I am proposing government by the consent of the governed; that freedom of the seas which in international conference after conference representatives of the United States have urged with the eloquence of those who are the convinced disciples of liberty; and that moderation of armaments which makes of armies and navies a power for order merely, not an instrument of aggression or of selfish violence.
These are American principles, American policies. We could stand for no others. And they are also the principles and policies of forward looking men and women everywhere, of every modern nation, of every enlightened community. They are the principles of mankind and must prevail.
Letter to a Congressman
“It is incomprehensible to me how any frank or honest person could doubt or question my position with regard to the war and its objects. I have again and again stated the very serious and long continued wrongs which the imperial German Government has perpetrated against the rights, the commerce, and the citizens of the United States. The list is long and overwhelming. No nation that respects itself or the rights of humanity could have borne those wrongs any longer.
“Our objects in going into the war have been stated with equal clearness. The whole of the conception which I take to be the conception of our fellow countrymen, with regard to the outcome of the war and the terms of its settlement I set forth with the utmost explicitness in an address to the Senate of the United States on the 22d of January last. Again in my message to Congress on the 2d of April last those objects were stated in unmistakable terms.
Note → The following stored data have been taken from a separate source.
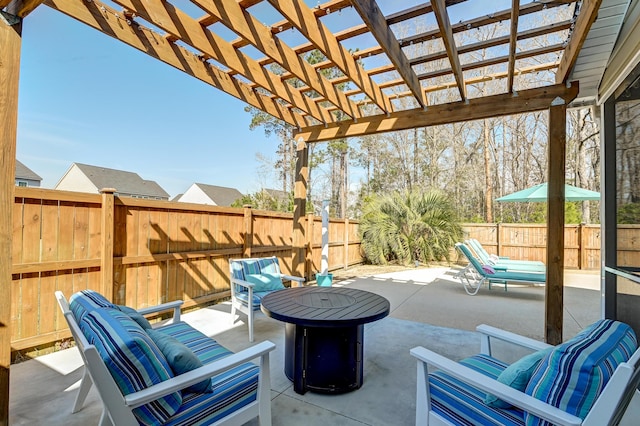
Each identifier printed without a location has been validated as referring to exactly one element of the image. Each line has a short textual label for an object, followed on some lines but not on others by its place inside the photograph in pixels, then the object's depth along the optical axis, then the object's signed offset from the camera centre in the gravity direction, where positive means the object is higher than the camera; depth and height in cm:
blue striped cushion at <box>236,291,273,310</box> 349 -96
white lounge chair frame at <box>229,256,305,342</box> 338 -102
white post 602 -25
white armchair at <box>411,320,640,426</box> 111 -72
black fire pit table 229 -100
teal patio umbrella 690 +60
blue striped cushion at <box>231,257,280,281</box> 390 -67
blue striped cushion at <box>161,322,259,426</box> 149 -95
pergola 179 +166
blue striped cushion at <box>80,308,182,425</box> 129 -62
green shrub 916 -30
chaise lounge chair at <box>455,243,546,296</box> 558 -103
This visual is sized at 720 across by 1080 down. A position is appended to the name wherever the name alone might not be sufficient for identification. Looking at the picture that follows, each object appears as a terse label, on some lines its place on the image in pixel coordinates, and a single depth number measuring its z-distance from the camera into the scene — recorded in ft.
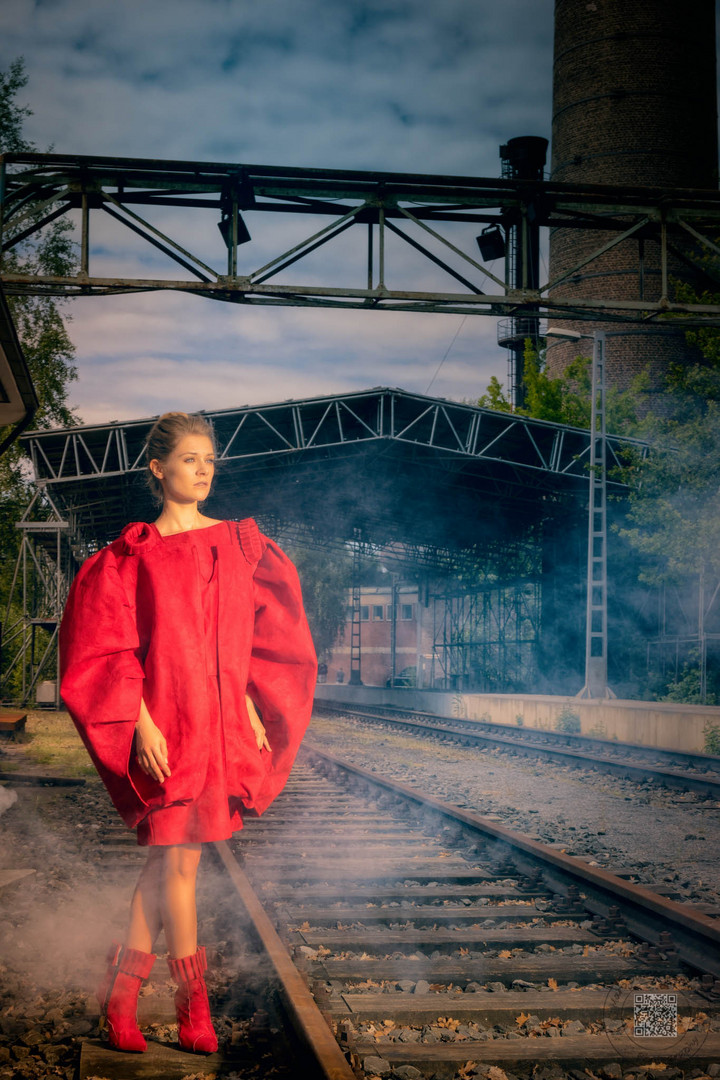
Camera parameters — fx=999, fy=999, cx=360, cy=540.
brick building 208.13
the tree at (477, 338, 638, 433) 133.28
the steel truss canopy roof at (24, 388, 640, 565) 76.52
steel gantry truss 33.19
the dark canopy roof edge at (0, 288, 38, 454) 25.49
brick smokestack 124.16
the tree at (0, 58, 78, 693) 99.71
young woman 9.00
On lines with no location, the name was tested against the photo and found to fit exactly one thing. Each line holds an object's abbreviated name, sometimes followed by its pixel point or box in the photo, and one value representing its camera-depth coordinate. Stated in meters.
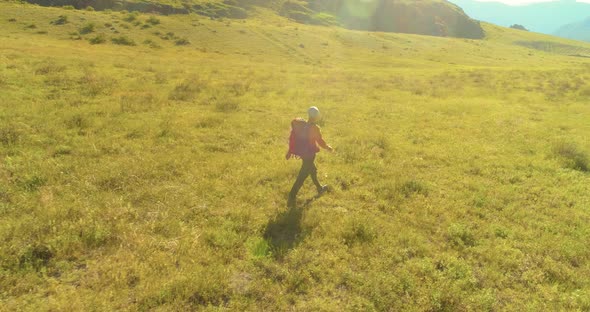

“I can conceive of no purpose in seeking to becloud this matter except the purpose of weakening the hands of the Government and making the part which the United States is to play in this great struggle for human liberty an inefficient and hesitating part. We have entered the war for our own reasons and with our own objects clearly stated, and shall forget neither the reasons nor the objects.
“There is no hate in our hearts for the German people, but there is a resolve which cannot be shaken even by misrepresentation to overcome the pretensions of the autocratic government which act upon purposes to which the German people have never consented.” May 22, 1917.